Newly released data from the Centers for Disease Control (CDC) reports that about 4% of U.S. adults (20 and over) used prescription sleep aids in the past month. The first-person data, collected over a 5-year period from 2005 to 2010, covers prescription sleep aid use among the non-institutionalized U.S. adult population.
Additional findings from the CDC:
• The percentage of adults using a prescription sleep aid increased with age and education. More adult women (5.0%) used prescription sleep aids than adult men (3.1%).
• Non-Hispanic white adults were more likely to use sleep aids (4.7%) than non-Hispanic black (2.5%) and Mexican-American (2.0%) adults.
• Prescription sleep aid use varied by sleep duration and was highest among adults who sleep less than 5 hours (6.0%) or sleep 9 or more hours (5.3%).
• One in six adults with a diagnosed sleep disorder and one in eight adults with trouble sleeping reported using sleep aids.
The CDC points out that no less than a tripling in sleep aid prescriptions from 1998 to 2006 occurred for young adults aged 18–24 (3).

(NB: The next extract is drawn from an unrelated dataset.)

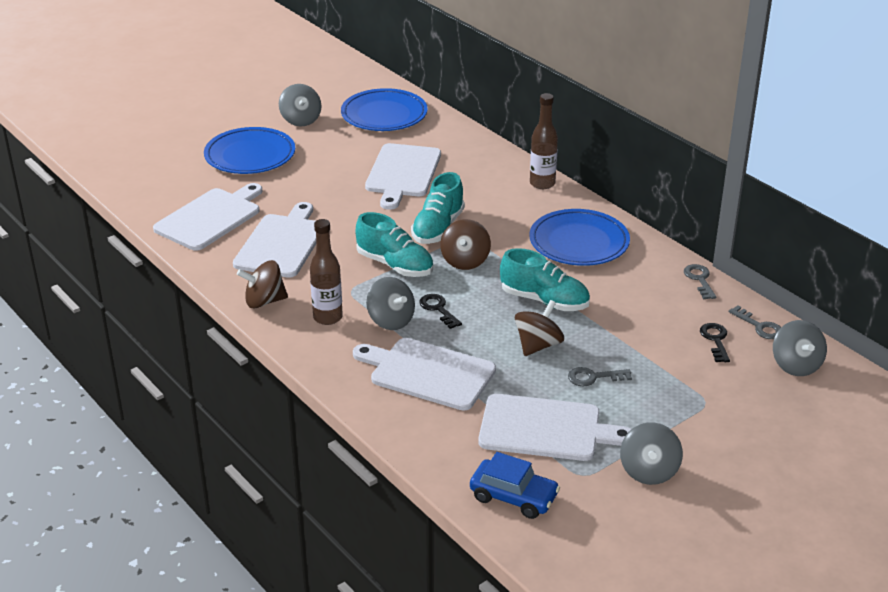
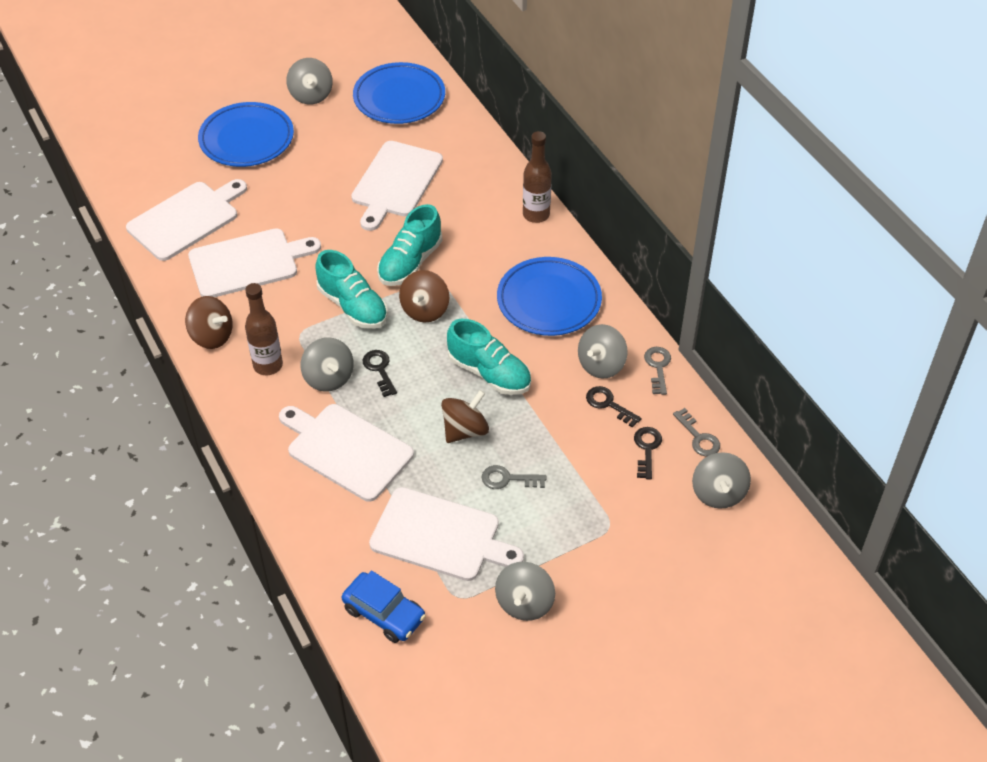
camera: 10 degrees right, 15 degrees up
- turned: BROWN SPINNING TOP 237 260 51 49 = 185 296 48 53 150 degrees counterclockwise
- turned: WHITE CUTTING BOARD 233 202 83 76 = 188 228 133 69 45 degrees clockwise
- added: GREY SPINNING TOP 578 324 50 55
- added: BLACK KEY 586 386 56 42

Prevalence of use from 2005-2010 was lowest among the youngest age group (aged 20–39) at about 2%, increasing to 6% among those aged 50–59, and 7% among those aged 80 and over.
Broken down by ethnicity and gender, researchers found that prescription sleep aid use in the past 30 days was higher among women (5.0%) than men (3.1%). Non-Hispanic white adults reported higher use of sleep aids (4.7%) than non-Hispanic black (2.5%) and Mexican-American (2.0%) adults. No difference was shown between non-Hispanic black adults and Mexican-American adults in use of prescription sleep aids.